Australian regulator backs increase in fines for corporate wrongdoing

Business Monday 23/April/2018 14:29 PM
By: Times News Service
Australian regulator backs increase in fines for corporate wrongdoing

Sydney: Australia's competition watchdog on Monday supported massive increases in financial penalties for companies caught doing the wrong thing, after widespread misconduct was exposed by an ongoing inquiry into the financial sector.
Australian Competition and Consumer Commission (ACCC) Chairman Rod Sims said the government was correct to propose penalties of up to 10 per cent of turnover, potentially running into hundreds of millions of dollars.
"The penalties we're getting these days on both competition and consumer matters are tens of millions. We need penalties in the hundreds of millions," he told state broadcaster the ABC.
"The key bit of the penalty is 10 per cent of the turnover - that's the change we've got to make in Australia in relation to not only competition but also consumer penalties so that company boards really sit up and take notice... and don't just treat it as a cost of doing business."
His comments came after Prime Minister Malcolm Turnbull admitted he had been wrong to oppose the establishment of the independent judicial inquiry into the scandal-ridden financial sector, whose daily revelations of wrongdoing have shocked the country in recent weeks.
"Politically, all of the commentators are right when they say we would have been right to establish one earlier," Turnbull said during a visit to Germany, according to the ABC.

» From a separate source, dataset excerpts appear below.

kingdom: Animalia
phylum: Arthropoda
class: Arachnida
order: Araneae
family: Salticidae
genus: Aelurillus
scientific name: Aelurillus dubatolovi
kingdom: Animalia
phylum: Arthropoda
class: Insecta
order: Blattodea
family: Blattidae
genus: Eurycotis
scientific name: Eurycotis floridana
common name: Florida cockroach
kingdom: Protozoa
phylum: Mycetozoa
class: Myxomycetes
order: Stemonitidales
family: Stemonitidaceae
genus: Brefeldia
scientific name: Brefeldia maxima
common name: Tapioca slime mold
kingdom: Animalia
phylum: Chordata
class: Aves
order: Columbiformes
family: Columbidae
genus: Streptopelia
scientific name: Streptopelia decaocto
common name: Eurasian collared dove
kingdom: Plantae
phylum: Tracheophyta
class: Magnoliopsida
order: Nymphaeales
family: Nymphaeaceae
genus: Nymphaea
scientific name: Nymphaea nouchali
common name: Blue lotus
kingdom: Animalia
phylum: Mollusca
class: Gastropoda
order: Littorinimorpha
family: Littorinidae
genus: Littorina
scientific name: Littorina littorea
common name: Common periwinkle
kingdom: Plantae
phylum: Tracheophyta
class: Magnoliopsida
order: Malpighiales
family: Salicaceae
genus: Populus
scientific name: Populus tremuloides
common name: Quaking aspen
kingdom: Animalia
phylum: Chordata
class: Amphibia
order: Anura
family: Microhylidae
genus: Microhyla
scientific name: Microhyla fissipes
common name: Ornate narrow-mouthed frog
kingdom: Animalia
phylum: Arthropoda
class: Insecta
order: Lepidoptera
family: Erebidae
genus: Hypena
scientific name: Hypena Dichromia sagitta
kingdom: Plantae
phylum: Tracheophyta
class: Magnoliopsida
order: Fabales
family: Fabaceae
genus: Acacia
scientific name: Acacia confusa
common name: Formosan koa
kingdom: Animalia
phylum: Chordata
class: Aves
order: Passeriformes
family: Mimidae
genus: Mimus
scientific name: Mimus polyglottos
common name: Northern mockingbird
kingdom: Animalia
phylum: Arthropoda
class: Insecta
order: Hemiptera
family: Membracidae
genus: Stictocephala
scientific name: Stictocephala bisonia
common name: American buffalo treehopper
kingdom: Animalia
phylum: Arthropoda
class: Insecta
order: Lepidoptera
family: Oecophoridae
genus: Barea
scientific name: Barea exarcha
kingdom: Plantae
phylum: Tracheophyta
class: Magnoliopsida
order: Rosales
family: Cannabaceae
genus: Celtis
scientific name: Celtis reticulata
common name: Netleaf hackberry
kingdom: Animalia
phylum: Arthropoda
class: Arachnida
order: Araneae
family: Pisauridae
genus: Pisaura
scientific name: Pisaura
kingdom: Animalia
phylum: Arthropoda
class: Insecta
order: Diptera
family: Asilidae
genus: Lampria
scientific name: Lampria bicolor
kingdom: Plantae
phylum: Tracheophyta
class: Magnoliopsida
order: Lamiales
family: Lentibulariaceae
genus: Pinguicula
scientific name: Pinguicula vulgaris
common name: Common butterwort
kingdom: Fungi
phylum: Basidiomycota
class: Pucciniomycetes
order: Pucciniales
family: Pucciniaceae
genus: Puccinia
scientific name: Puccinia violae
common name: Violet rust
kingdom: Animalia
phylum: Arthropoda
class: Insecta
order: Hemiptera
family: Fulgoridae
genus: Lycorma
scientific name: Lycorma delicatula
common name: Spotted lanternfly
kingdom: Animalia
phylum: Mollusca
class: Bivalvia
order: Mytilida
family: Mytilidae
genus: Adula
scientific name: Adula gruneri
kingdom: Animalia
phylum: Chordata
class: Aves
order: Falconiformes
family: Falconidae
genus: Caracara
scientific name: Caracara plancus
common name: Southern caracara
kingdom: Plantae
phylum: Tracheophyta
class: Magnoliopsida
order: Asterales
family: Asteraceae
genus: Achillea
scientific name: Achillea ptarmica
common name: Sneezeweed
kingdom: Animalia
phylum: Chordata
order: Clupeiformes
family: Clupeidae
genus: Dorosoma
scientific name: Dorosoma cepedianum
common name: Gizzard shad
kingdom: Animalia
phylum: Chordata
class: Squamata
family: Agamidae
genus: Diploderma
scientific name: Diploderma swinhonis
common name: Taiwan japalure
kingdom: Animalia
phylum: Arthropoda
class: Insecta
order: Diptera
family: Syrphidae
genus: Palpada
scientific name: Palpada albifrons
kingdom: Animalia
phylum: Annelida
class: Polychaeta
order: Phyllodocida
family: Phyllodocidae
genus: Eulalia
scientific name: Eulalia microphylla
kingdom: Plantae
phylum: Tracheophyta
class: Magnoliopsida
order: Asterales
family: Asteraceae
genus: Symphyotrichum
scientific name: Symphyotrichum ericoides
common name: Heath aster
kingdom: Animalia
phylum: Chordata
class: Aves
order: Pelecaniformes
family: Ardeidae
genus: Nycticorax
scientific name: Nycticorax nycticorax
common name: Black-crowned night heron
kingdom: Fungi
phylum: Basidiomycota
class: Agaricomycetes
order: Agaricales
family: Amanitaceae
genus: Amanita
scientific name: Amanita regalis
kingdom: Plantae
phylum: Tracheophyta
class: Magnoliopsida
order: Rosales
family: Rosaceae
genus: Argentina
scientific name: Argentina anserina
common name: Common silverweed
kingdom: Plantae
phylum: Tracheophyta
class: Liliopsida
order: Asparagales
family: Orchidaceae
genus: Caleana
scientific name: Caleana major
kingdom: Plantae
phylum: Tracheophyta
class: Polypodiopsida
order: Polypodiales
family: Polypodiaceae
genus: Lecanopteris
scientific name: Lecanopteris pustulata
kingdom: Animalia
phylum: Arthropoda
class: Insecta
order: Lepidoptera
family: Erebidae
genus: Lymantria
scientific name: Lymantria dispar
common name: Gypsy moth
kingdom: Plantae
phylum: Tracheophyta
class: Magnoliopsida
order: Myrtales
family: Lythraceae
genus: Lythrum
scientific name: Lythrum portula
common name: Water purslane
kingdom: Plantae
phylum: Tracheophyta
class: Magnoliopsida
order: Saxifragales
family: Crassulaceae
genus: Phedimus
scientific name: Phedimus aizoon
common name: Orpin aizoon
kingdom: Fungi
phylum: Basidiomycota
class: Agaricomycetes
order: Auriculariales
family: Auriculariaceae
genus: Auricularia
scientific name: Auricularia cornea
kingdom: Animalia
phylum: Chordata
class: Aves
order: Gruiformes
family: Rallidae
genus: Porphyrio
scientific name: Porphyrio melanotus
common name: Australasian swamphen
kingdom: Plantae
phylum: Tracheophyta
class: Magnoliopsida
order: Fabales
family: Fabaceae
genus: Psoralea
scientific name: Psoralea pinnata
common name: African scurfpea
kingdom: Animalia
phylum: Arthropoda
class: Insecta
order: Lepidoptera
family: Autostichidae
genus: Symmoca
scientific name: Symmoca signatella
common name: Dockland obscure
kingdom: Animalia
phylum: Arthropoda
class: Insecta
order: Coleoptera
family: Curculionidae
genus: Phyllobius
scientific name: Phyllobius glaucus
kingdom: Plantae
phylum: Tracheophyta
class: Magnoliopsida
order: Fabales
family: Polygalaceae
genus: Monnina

The first three weeks of public hearings at the inquiry have been a political embarrassment for the government and a publicity disaster for Australia's major lenders and AMP Ltd, the country's largest listed wealth manager.
It has heard of strategies to deceive regulators and cases of people suffering financial distress due to poor financial advice, being charged fees for a decade after they had died and deliberately charged fees for no service.
Sims backed the government's promise last week to double prison terms for corporate crimes to 10 years, dramatically increase financial penalties from A$10 million ($7.7 million) to up to A$210 million or 10 per cent revenue, and ramp up the investigative powers of the corporate regulator.
"I think the banks think of themselves as a protected species," Sims said.
Australia's major lenders - Commonwealth Bank of Australia, Westpac Banking Corp, Australia and New Zealand Banking Group, and National Australia Bank - control 80 per cent of the lending market and along with AMP, also have the lion's share of the financial adviser market.
But they now face the almost certain prospect of greater regulation, stricter oversight, higher penalties and possible criminal charges.
"It is now clear to me that the Royal Commission is necessary and justified," NAB's CEO Andrew Thorburn said in a statement on Monday morning, ahead of the bank's own appearance at the inquiry.